* **Text section**:
Nebi Yunis, Beit Omer.

06:45 Bethlehem Checkpoint (Rachel in military slang): Only four positions open out of the six which have computers: there are another six ready for use, but no computers have been installed. The lines at the four open positions are small. 3-7 people in each, and occasionally one or two of the positions have no customers. The Palestinians flow into the terminal “drop by drop” giving the impression that all is quiet and calm. Each one that appears quickly from behind the scenes clutches a belt and arranges his trousers. We asked people coming out, and they said that at the entrance to the terminal there is a huge crowd and considerable pressure. As usual.

A 60 year old Jerusalemite holding a plastic bag of food tries to get to work in Bethlehem. He is not allowed. One of the security company personnel tells him: “you're Israeli - go back to Jerusalem!” Argument doesn't help.


07:45 AM, Al Nashshash (entrance to el-Hader) : Two people waiting for us, to give 30 shekels for revenue stamps and photocopies of identity cards. They sign powers of attorney. With all that we will go to a police station in Jerusalem to get their data from the police computer, so they will know whether they have open files or not - and if so, then what are the file numbers. These files are for the most part for illegal stays in Israel: in other words, they were caught entering for work without permits. The simple information about file number and police station is supposed to be given them by a policeman at the DCL. It is already five years that we have been complaining and getting promises that the police will indeed give the information which tells a man why he is under Police Prohibition.

No change has taken place in this simple matter. Many people do not succeed in clarifying the reason for their prohibition and are therefore unable to deal with it. Of course the help that we give by extracting the information from a Jerusalem police station is a drop in the ocean, and only serves to indicate the size of the difficulty.


08:00 AM, Etzion DCL: This is the day in the week when residents of Bethlehem are supposed to get service at the DCL. Many people are crowded inside the DCL, and more outside.

An officer standing by the turnstile berates the waiting people for coming early, and says that the early birds will enter last, and the first in will be those who arrived at 08:00. He says that he doesn't care that they have made a list of the people in line.

* **What to work on**: Carry the checkpoint report on the Bethlehem area forward from its final sentence.

* **Records**:
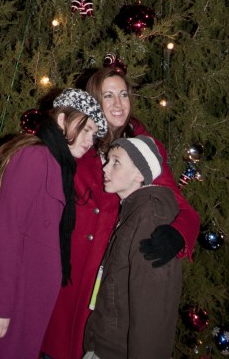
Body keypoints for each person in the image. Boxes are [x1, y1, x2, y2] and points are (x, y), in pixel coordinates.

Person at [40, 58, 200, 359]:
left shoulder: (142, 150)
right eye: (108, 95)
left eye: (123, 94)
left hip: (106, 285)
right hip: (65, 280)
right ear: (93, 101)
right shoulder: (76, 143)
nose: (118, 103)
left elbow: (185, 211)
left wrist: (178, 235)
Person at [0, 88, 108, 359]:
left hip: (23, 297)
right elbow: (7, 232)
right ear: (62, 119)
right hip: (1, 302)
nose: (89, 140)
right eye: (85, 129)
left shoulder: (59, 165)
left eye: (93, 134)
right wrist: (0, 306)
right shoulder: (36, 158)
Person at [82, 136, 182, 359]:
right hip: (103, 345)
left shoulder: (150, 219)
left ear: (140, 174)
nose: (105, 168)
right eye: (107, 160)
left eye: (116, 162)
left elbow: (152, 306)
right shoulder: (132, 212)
* * *
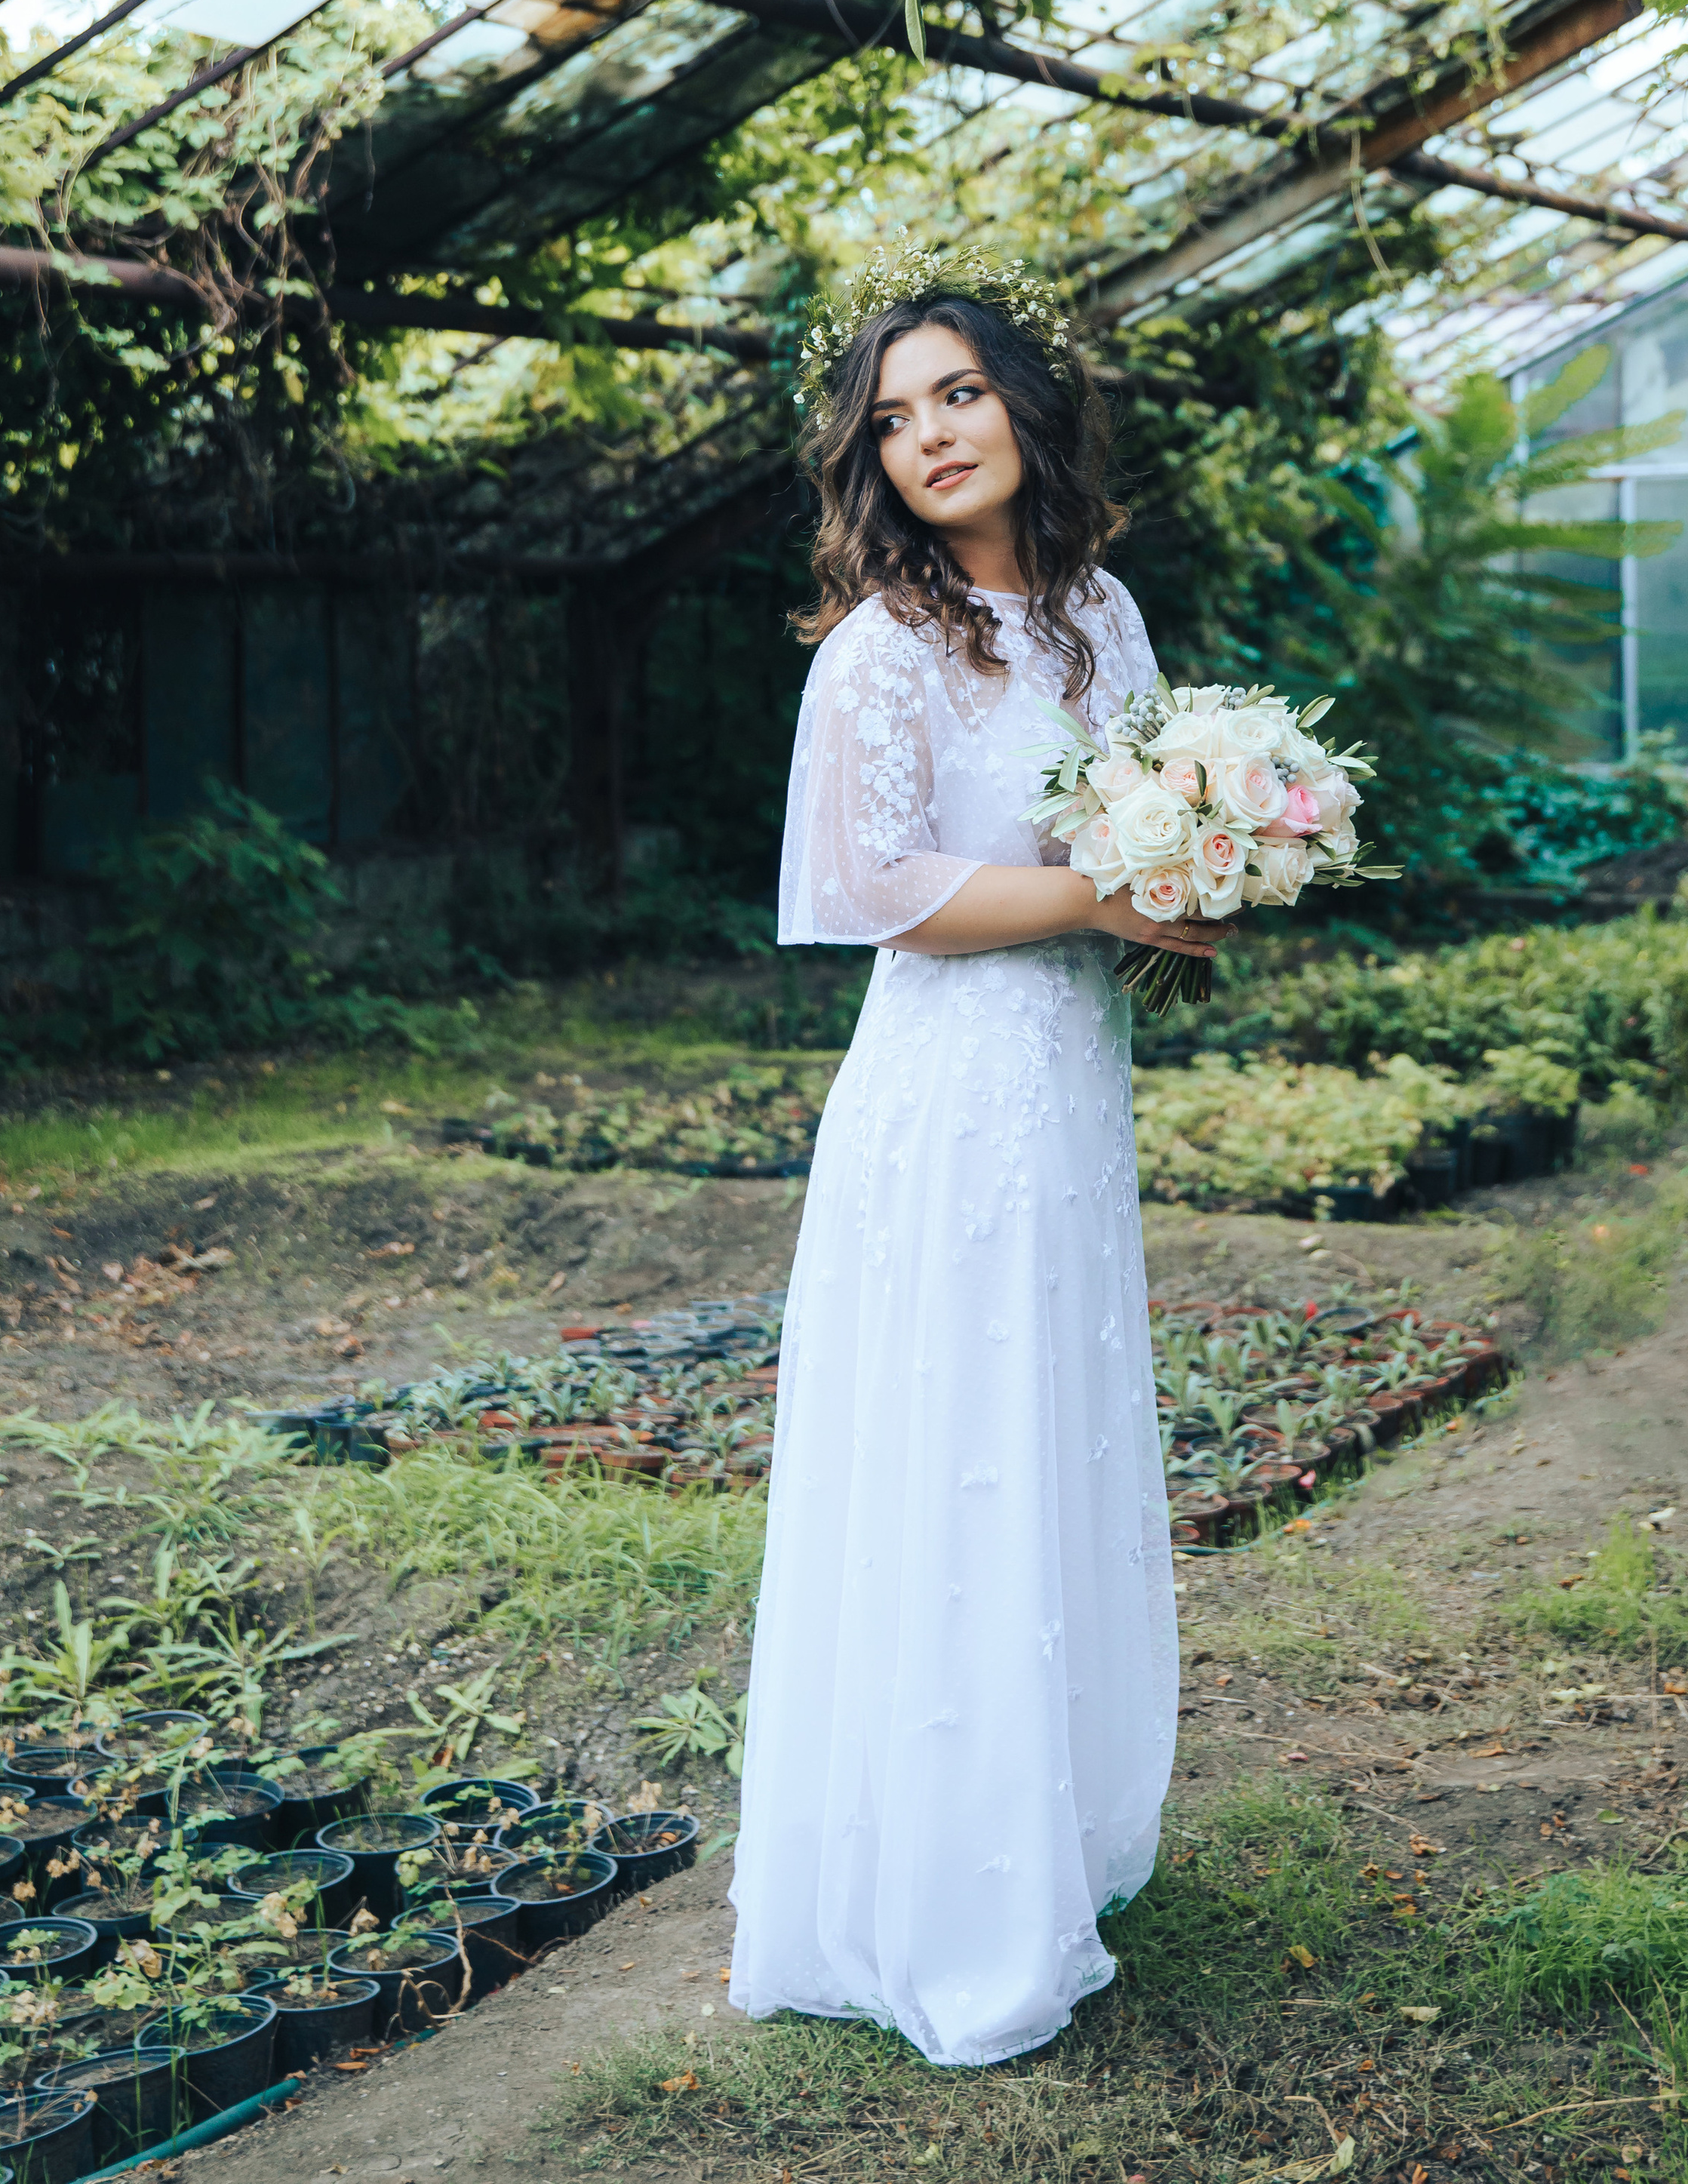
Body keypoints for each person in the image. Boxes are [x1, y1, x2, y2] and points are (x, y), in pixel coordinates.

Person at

* **Written response**:
Ashraf from Bethlehem has a list of 98 people, and he is number 23 on the list. In the half hour that we were there another 40 people arrived. We also talked to Mansour, who was number 96.

The centre of the room is almost bereft of benches. There are a few along the walls and at the front of the room. There are only 64 places to sit. We counted. We don't know why they took out the benches that filled the room. Some 20 women are waiting, and another ten arrived while we were there. They are accepted first. Scores of men are waiting, standing, inside and out.


08:30 AM, Beit Omer :Again we meet people who ask us to get print out from the police computer, and ask what can be done against their prohibition, named “prohibition under the Inspector General's criteria” which can be for a year, three, ten or all life. (I will send shortly details of police problems in a separate report.)

We are also asked about Shabak blacklisting, and we give Silvia's phone number.


09:15 AM,  Nebi Yunis (southern entrance to Halhul): Here too men are asking for police printout and advice - including on Shabak blacklisting.


09:45 AM, Etzion DCL again : Asraf is still standing with list in hand. Meanwhile only women have entered, with perhaps a few others with health or police problems. There are still 12 women waiting in line. He hopes that when the line of women, elderly and sick is ended, people will enter according to his list...

All this considerable crowd (about 150 men) waits in line.

We phone Hana Barag and she comes to our aid, both by coming to the DCL herself and by speaking to higher authority. She is told that the new commander, only in the job from today, will come to see the situation. He does indeed, with two cars of respectable functionaries. They don't enter the crowded waiting room, but they talk to Hana and see the crowd waiting outside. They continue on their way into the DCL camp, vanishing from view. Meanwhile, they promise Hana to make an effort to accept everyone waiting today. They also promise to allocate another day for Bethlehem residents.

We wonder: if when they make an effort they can accept between 10:00 and 17:00 one hundred and fifty men or more, why can't they make this effort every day?


At 11:30 we returned to Jerusalem.

At 12:50 I phone Mansour - number 96 in line - he says that meanwhile people have only entered to the Shabak and for other matters they haven't yet started to enter according to the list.

At 15:30 I again phone Mansour. He says that at 13:30 they took in a group of 25 (Ashraf, number 23, is still there). Mansour says that their hope that the list will be considered is futile.

The officer takes people according to whether they are sitting quietly and displaying no impatience. He estimates that 60 are still waiting.

At 16:30 I phone Mansour. He is still there. So is Ashraf. No more people have been taken in.

At 17:10 I phone again. Mansour has given up and is on his way home. I phone Ashraf who is also going home empty handed.


From 13:30 no additional men were taken in. Ashraf promised to bring me the list next week, as a souvenir.

Next Monday is our shift day, and also Ashraf's (much more exhausting) shift. Next Monday will be the fifth time that he spends a full day at the DCL in order to get a magnetic card. We will also meet Mansour next Monday - this will be his fourth time...


In conclusion:

Until 13:30 they took in women, perhaps also the elderly, health problems and people going to police or Shabak.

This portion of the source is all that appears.